Гончарный круг | страница 58
Старик отдавил пальцем кусок глины, а остальной ком накрыл мокрой тряпкой.
Мять глину — дело пустяковое. Вот крутить когда начнет — тут да! Только бы заладилось, да побыстрей бы кончить все! Вот как бы убрать отсюда фонари эти да трещетку Денисову, самому бы по себе сесть, как вчера, как раньше… И вертеть опять же чего? Кринку в тонкий черепок сперва вытянуть, чтобы уж и дело с концом? А ну, как оборвется? Тогда и другое ничего не свертится. С плошки начать? Не хитро больно дело-то. Эко, скажут, тонкость какая — блюдо свертел!
— Не знаю, чего вам и свертеть, — сказал он смирным голосом.
— А чего хотите, дядя Миша. Нам сейчас важен сам процесс, настроение. Попробуйте, что получится. И не обращайте на нас внимания. Не получится — сделаем еще дубль — только и всего.
Старик нахохлился над кругом. Чего вертеть? Криночку бы, конечно, тонкую завернуть! Весной Матрена спихнула с шестка кринку-то его любимую. Двадцать с лишком годов жила! Черная стала из красной-то, а хоть бы где обкололась али треснула. После войны свертел ее, после фронта — в первый же день. В аккурат в такую же вот пору вернулся — сенокосили бабы. Днем с Матреной свиделся, Митьку на коленях подержал, по стопке с Макаром выпили, перекурили встречу, и такая вдруг тоска по глине взяла, что не скрути он сейчас какую посудину — война опять начнется, опять из дому уходить. Оглядел на дворе круг свой старый — куры весь засидели да и лопнул — пересох за войну. Повесил на плечо двуручную пилу, кликнул Митьку и — к лесу, пенька подходящего поискать. Митька потащил к Водяному бочагу: пень там недавно подняло — вот уж пень! И верно, хорошую штуку прибило к берегу. Парень до слез упилился. Дуб-от черный, как уголь, и что железо — зубья у пилы сели.

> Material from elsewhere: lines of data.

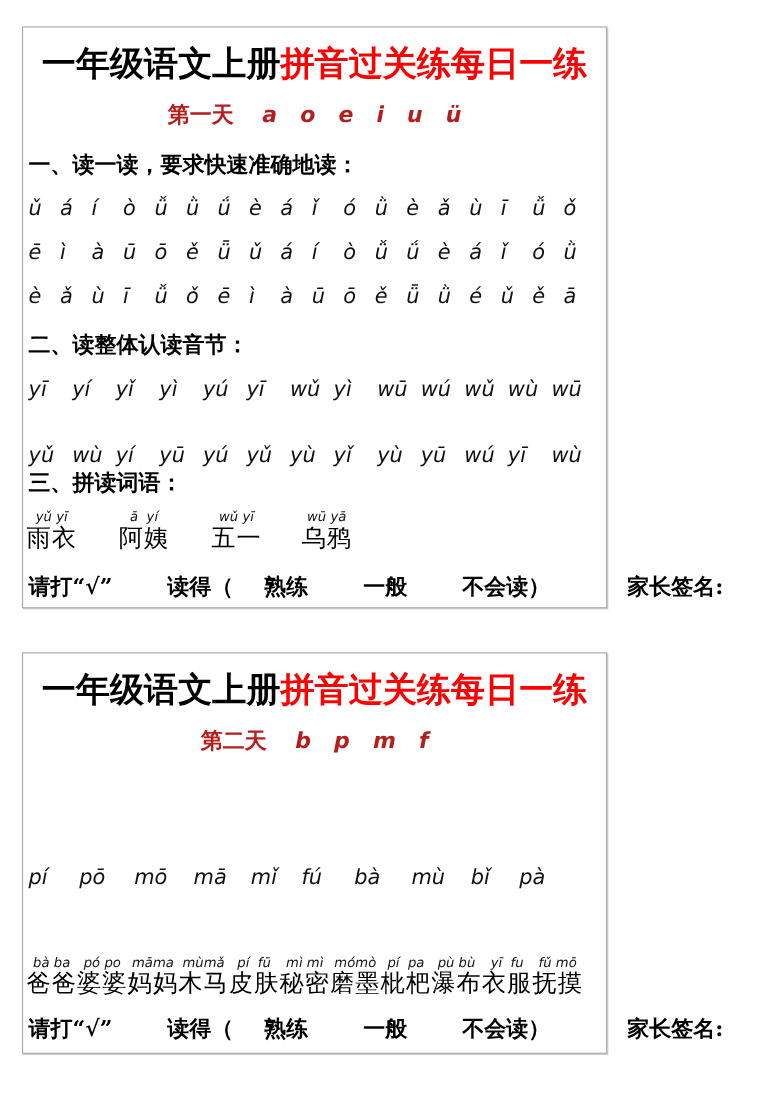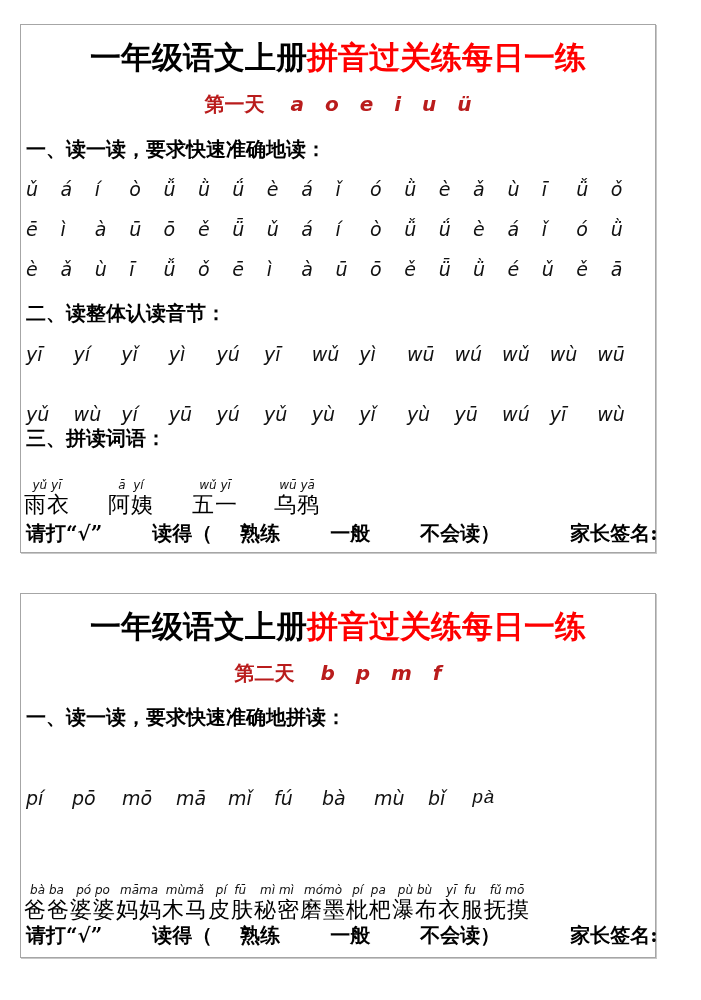--- a/index.html
+++ b/index.html
@@ -4,7 +4,7 @@
   <style>
     html, body { margin: 0; padding: 0; background: #ffffff; }
     body { width: 701px; height: 1000px; position: relative; overflow: hidden; font-family: "DejaVu Sans", sans-serif; color: #000; }
-    .card { position: absolute; left: 20px; width: 636px; border: 1px solid #a6a6a6; box-shadow: 1px 1px 0 #c8c8c8; background: #fff; box-sizing: border-box; }
+    .card { position: absolute; left: 20px; width: 532px; border: 1px solid #a6a6a6; box-shadow: 1px 1px 0 #c8c8c8; background: #fff; box-sizing: border-box; }
     #card1 { top: 24px; height: 529px; }
     #card2 { top: 593px; height: 365px; }
     .title { position: absolute; left: 0; right: 0; text-align: center; font-family: "DejaVu Serif", serif; font-weight: bold; font-size: 31px; letter-spacing: 0px; white-space: nowrap; }

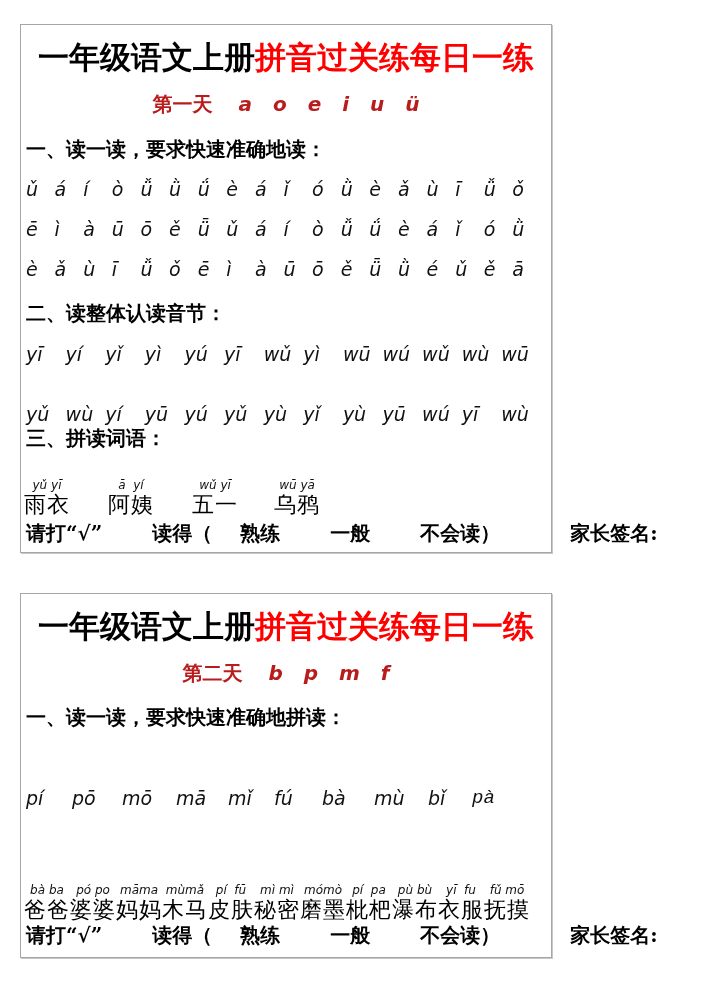--- a/index.html
+++ b/index.html
@@ -19,7 +19,7 @@
     .row.syll span { width: 49.6px; }
     .row.bp1 span, .row.bp2 span { position: absolute; }
     .words { position: absolute; left: 3px; right: 8px; height: 46px; }
-    .word { position: absolute; top: 15px; text-align: center; }
+    .word { position: absolute; top: 0; text-align: center; }
     .word .py { font-family: "DejaVu Sans", sans-serif; font-style: italic; font-size: 12px; line-height: 13px; white-space: nowrap; color: #111; }
     .word .hz { font-family: "DejaVu Serif", serif; font-size: 22px; line-height: 26px; white-space: nowrap; letter-spacing: 1px; }
     .footer { position: absolute; left: 5px; right: 18px; font-family: "DejaVu Serif", serif; font-weight: bold; font-size: 20px; white-space: nowrap; display: flex; align-items: baseline; gap: 28px; }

Однако с голодухи-то по мужицкому делу и мореный дубовый комель нипочем стал. Принес круг домой, скинул сапоги и босиком — на яму. Сколько лет босой-то не хаживал, ноги-то будто не свои, не узнают землю, и она всякой травиной колется. Да и то сказать, земля за войну другая стала! Колеи на дороге травой затянуло — ездить-то было не на ком. Короста какая-то, а не земля и под посевами. Стосковалась матушка по мужику, обезлюдилась. Бабенки, поди, из гужей вылезали, да чего они одни-то? Хлеба измельчали. Спасибо, хоть запах-то остался. И льны — по лодыжку, а уж вызванивают… Эх, пригодятся теперь солдатские-то руки, так ли еще пригодятся!
И яма заросла, затянулась, родимая, жерди перетрухли, обвалились. Замусорились Болотниковы копи! Вычистил, обладил всю, вырубил жерди, ошкурил их, чтобы уж все как следует — не на день ведь делал — для всей остальной жизни… Штыковой солдатской лопаткой вырезал из свежей стенки ломоть глины и принес его на ладошках, как подарок несут. Поработал топориком, стамеской, насадил дубовый круг на немецкий подшипник, что еще из Германии трофеем привез! И свертел на новом, мокром еще круге одну разъединственную кринку. Уж вертел круг-то, вертел, вытягивал ее да обглаживал — девке бы любой было завидно, сколько тоски, сколько памяти, сколько ласки на эту кринку ушло. Как стеклянную поставил ее на полку. И для нее единственной собрал печь для обжига. Дрова-то и те взял из поленницы не подряд, а выбрал поровней которые. И обжег ее. Вот уж звонкая-то вышла! Щелкнешь по краешку — и отзовется глубоким матовым звоном. И красивая была! Красная. Полива прозрачная, чуть в зелень отдавала… Поставил эдакое диво на стол перед Матреной и сказал: «Ну, теперь и крестьянствовать можно. Душа на место встала». И Матрена, бывало, молоко по кринкам разливать — ее первую на лавку ставила. Гости какие придут — кринка эта на столе… Это уж потом она почернела, пошла во всякий расход, а сперва как дорогая память была. Такую бы, по делу-то, надо бы скрутить — руки, жалко, не те. А то еще кандейка была — два горшка на одной ручке — в войну в Смоленской области такую посудину видел. На покос после войны кандейку брали. Бывало, сядут с Матреной друг против дружки и хлебают всяк из своего горшка. А то дак в одном горшке — похлебка, в другом — картошка. Потом и другие мужики кандеек себе навертели.